Na quarta, Alexandra, Gláucia e eu fomos a uma cidade próxima de São Paulo fazer vistoria em cinema e entrevistar mulheres para a equipe. Trabalho de um dia inteiro, terminou pouco depois das 18h. Já prevendo o horário de término, combinamos de jantar calmamente e só sair quando passasse o congestionamento.

João, com Max (em pé) e Eric

No jantar, Alexandra comemorou que era a segunda vez na semana em que estávamos fazendo uma refeição tranquila, regada a um bom bate-papo. Comentei que ao sair pela manhã e avisar meu marido, João, que as crianças ficariam com ele à noite – o que já tinha acontecido no domingo – senti culpa por achar que estava abusando.

Culpa: substantivo feminino (dicionário Houaiss)
1    responsabilidade por dano, mal, desastre causado a outrem 
2    falta, delito, crime

Estava deixando as crianças com ele por algumas horas pela segunda vez em (muito) menos de uma semana! Um crime, não acha? 
Por sorte, tive a sanidade mental de perceber o ridículo da situação: eu fico com as crianças sozinha no mínimo três vezes por semana, todas as semanas, porque o João chega tarde do trabalho. E às vezes, nem é trabalho: na terça ele tinha ido jantar com colegas. 
No meu caso, tenho um marido muito parceiro, trocador de fralda, banhador, alimentador e trocador de criança, incansável contador de histórias, cuidador para qualquer hora. Não reclama jamais quando peço que fique com as crianças. Claro que ele faz suas trapalhadas: coloca roupa que não combina, vez ou outra esquece de alimentar ou oferecer água, já fez uma mala faltando o essencial. Mas tenho certeza que se as crianças vivessem apenas com ele, sobreviveriam – e muito bem criadas. 
Então por que o peso na consciência, qual o motivo de tamanha culpa em efetivamente dividir a responsabilidade?
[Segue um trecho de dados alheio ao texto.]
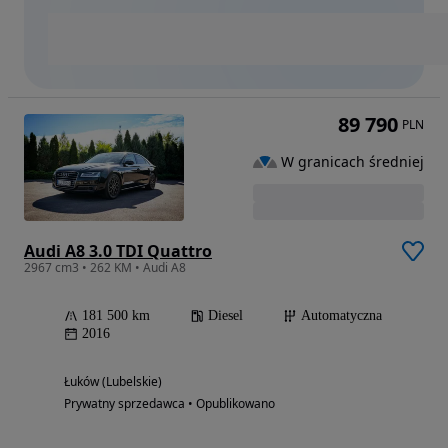
89 790
PLN
W granicach średniej
Audi A8 3.0 TDI Quattro
2967 cm3 • 262 KM • Audi A8
181 500 km
Diesel
Automatyczna
2016
Łuków (Lubelskie)
Prywatny sprzedawca • Opublikowano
Às vezes acho que brinco de dividir: ele troca algumas fraldas, dá alguns banhos, alimenta de vez em quando, mas na hora de EU ter os meus momentos, abro mão com a desculpa (esfarrapada) de não sobrecarregá-lo. Que herança ancestral será essa? 
Depois que fui mãe, percebi que relaxei em algumas características minhas: organização, pontualidade e limpeza não têm mais o mesmo padrão rígido que tinham antes. Bagunça faz parte, atrasos acontecem e tem sujeira, mancha ou migalha aqui e ali. Ter a vida invadida por mais vida tem estas e outras consequências: o amor é infinito, o cordão umbilical não se rompe. Entendi (pelas entranhas) o sentido da palavra visceral. 
É isso: acho que culpa faz parte do íntimo de uma mãe. E como tudo que está enroscado em nossas profundezas, é difícil de lidar e explicar. Afinal, qual mãe é explicável?